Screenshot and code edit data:
↓
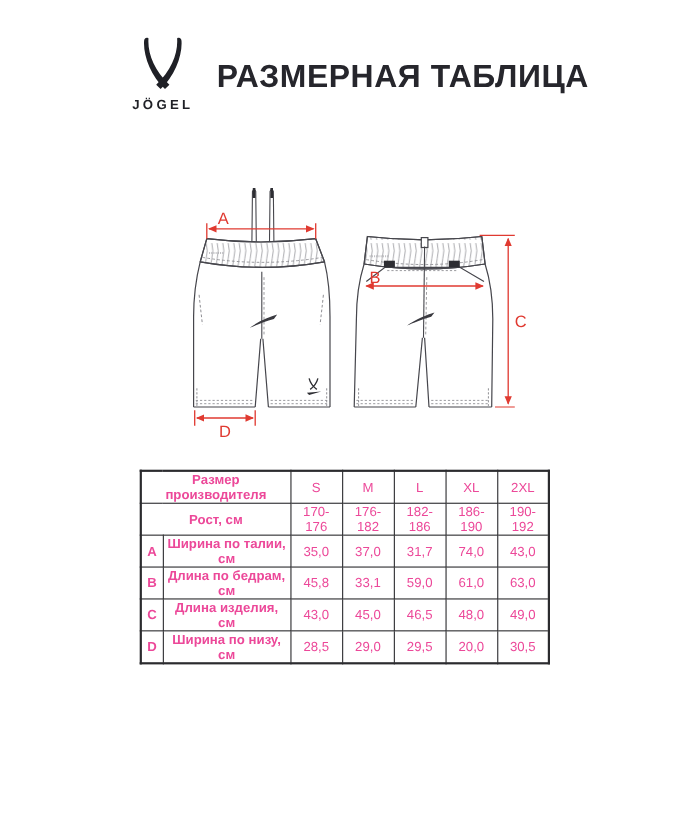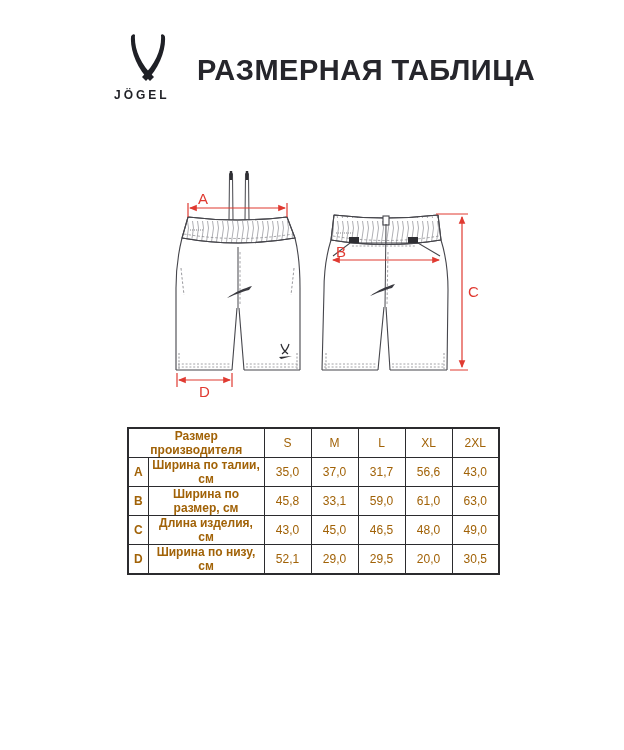--- a/index.html
+++ b/index.html
@@ -8,7 +8,7 @@
 
   
   .logo-mark { position:absolute; left:129px; top:34px; width:38px; height:52px; }
-  .brand { position:absolute; left:114px; top:88px; width:68px; 
+  .brand { position:absolute; left:114px; top:88px; width:68px; text-align:center;
            font-size:12px; font-weight:700; letter-spacing:3px; color:#1f2026; }
   .title { position:absolute; left:197px; top:54px; font-size:29px; font-weight:700;
            letter-spacing:0.5px; color:#26262c; white-space:nowrap; }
↑
For each line in the records that holds "absolute", show that line as it stands.

   .logo-mark { position:absolute; left:129px; top:34px; width:38px; height:52px; }
-  .brand { position:absolute; left:114px; top:88px; width:68px; 
+  .brand { position:absolute; left:114px; top:88px; width:68px; text-align:center;
   .title { position:absolute; left:197px; top:54px; font-size:29px; font-weight:700;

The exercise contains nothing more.